Often adoptees also say they want to know why their mother gave them up, whether she had a good reason. Adoption agency files may contain notes such as "mother wants to give up baby so she can finish college." In actuality, it may be that the young woman was told by her parents she would be in the street if she came home with baby, and if she gives up the child, she will be able to stay in college. So while the "college" fact may be accurate, it is far from the whole truth. I have heard many instances of the social worker parsing the facts to make it seem as if the woman was "comfortable" with her "adoption plan."

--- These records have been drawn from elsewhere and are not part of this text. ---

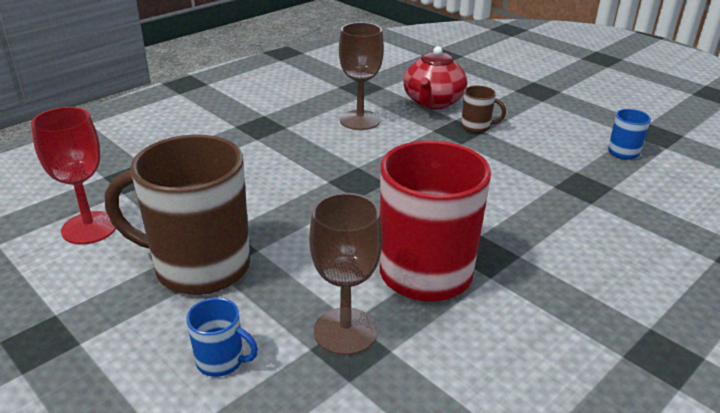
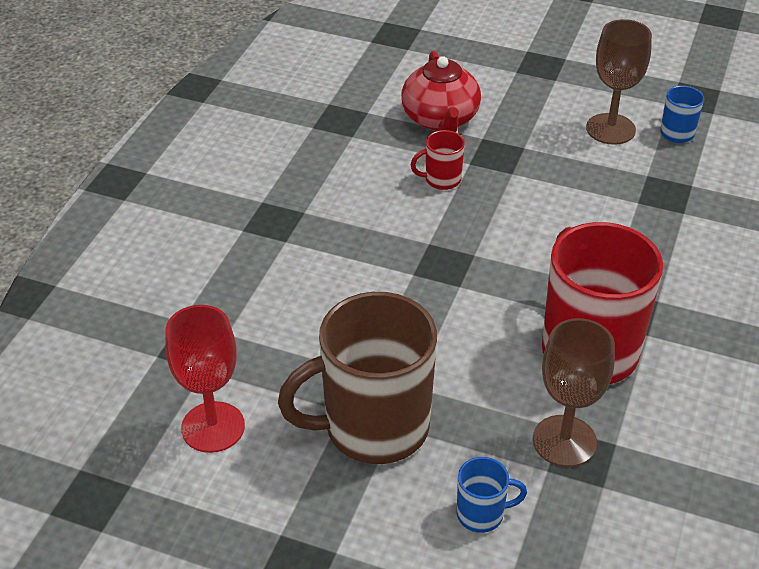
camera: 25 degrees left, 10 degrees up
(360, 120) = (380, 174): brown goblet -> brown goblet (610, 129)
(402, 134) = (441, 180): none -> red mug
(476, 127) = (512, 144): brown mug -> none

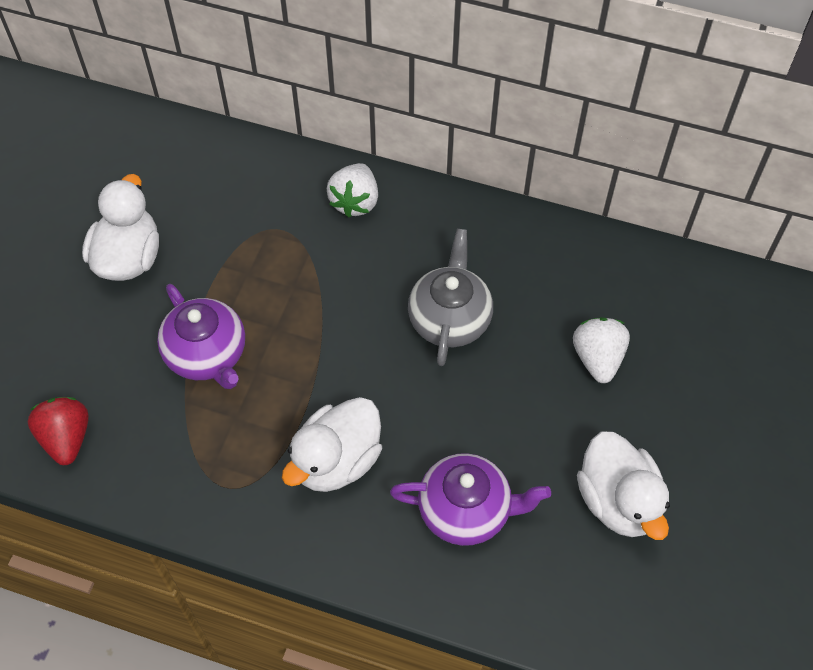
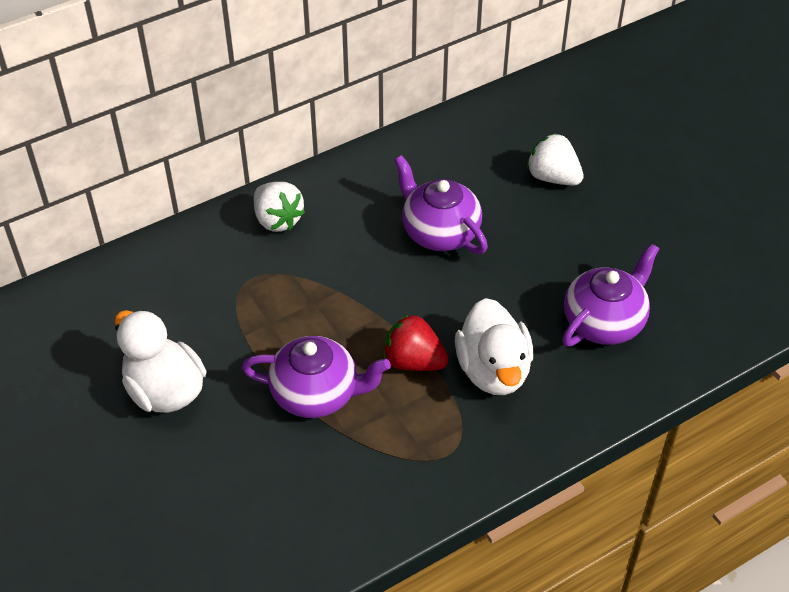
camera: 50 degrees left, 10 degrees down
(66, 438) = (296, 537): red strawberry -> red strawberry (413, 361)
(449, 318) = (439, 232): grey teapot -> purple teapot
(618, 501) = (671, 238): white duck -> none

While I have problems with this legislation, if I had to vote, I would vote "aye" for the simple reason that it appears to be the only way that some adoptees will ever have to learn that which everyone is entitled to know. I have become less concerned about the bill upon learning that what is released will be subject to regulations which proponents of the bill agree will limit the report to only a summary of relevant facts.
Let's move beyond this particular legislation and eliminate all the roadblocks to reunions the industry has created to convince the public that mothers and children need to be protected from each, that reunions are unnatural and unwanted. Let's help mothers and their adult children find each other without resorting to social-worker files, possibly replete with half-truths, confidential intermediaries, and the whole panoply of adoption-industry tactics created to deny the truth, that the bond between mother and child remains.
Let’s work together to allow adoptees to obtain their original birth certificates and allow mothers to obtain their children’s amended birth certificates. And while we’re at it, let’s work to end false birth certificates, such as are written now when a child is adopted. Let’s promote reunions through the International Soundex Reunion Registry, shows such as Find My Family (which has not returned to the airwaves) and The Locator, support groups, whatever works.